I was reading this paper presented at RBA’s conference on 50 years of monetary policy. The paper is written by 2 RBA economists – Adam Cagliarni & Chrstopher Kent and RBA governor- Glenn Stevens. (You sometimes come across Presidents, Governors of Central Banks writing/co-writing research papers. It is amazing that they manage to contribute to research despite busy schedules)
This paper is another excellent review of how monetary policy/central banks have evolved over the past 50 years. The authors divide the 50 year period into 5 sub-periods:
- Rise of Monetarism (The 1960s and 1970s): By end of 1960s, Bretton Woods was under severe pressure. Under B-woods, as all countries had pegged their exchange rate to USD, the monetary policy function was given to Fed. But inflation rose in US and political pressures further bought B-woods down. Fiscal policy was seen as supreme though with rising inflation, discussions on mon pol and c-banks role started gaining. As inflation rose Friedman and monetarism became powerful. The role of expectations in inflation by Phelps, Lucas also became powerful stuff.
- Supply side measures (1970s onwards): inflation was supposed to be a demand phenomenon driven by increase in money supply till now. Because of oil shocks, inflation was shown to be affected by supply side as well.
- Rules vs Discretion debate (1970s and 1980s): Central Banks started searching for a proper framework for monetary policy. This was because of time consistency issues with central banks. The monetary targets also became difficult to pursue because of financial innovation and deregulation of financial markets. “We did not abandon M1, M1 abandoned us” became famous dictum. The search began for new monetary framework. Taylor rule became famous for its suggestion to run monetary policy like a rule. The countries were divided. US managed to lower inflation in Volcker’s time and did not follow any target but discretion. Euroarea favored rules for historic reasons of hyperinflation and success of Bundesbank in managing inflation following monetary targeting. They preferred a monetary union and then eventually led to ECB. Latin American and Asian economies had targeted exchange rates.

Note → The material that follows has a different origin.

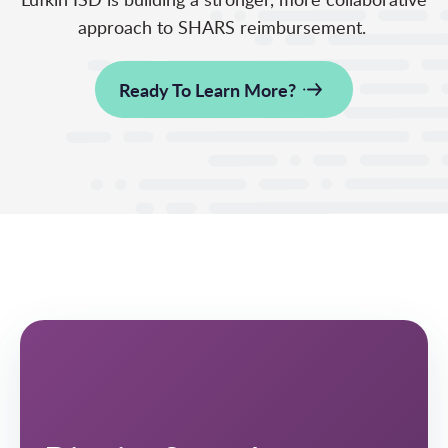
approach to SHARS reimbursement.
Ready To Learn More?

the question for small open economies was more complex as they did not have any anchors. This search led to development of inflation targeting in New Zealand followed by Canada, UK, Australia, Sweden, Norway etc. Very interesting indeed.
- Principles of Institutional design (the 90s): Central Bank independence, accountability and transparency came up
- Financial Stability is difficult to maintain (1980s, 1990s and 2000s): Financial stability kept being a problem all through out once B-woods collapsed. An era when financial globalization picked up. . The thought that it was an emerging market phenomenon was questioned when developed economies like Norway, Sweden, US – 2001 were impacted. This crisis has affected developed economies much more than developing ones. Cebtral banks realized the issues and started releasing financial stability reports but were not enough. The authors revisit the old debate of whether c-banks should intervene to prevent asset bubbles. Interestingly, they say we cannot ignore it anymore.
The challenges ahead: Two. First, how monetary policy works should address financial imbalances? Second, how would coordination between mon pol and fiscal pllicy fare out going forward…
A very good overview on developments in monetary policy. Interesting throughout. To put all in just 40 pages. A very comprehensive list of references as well.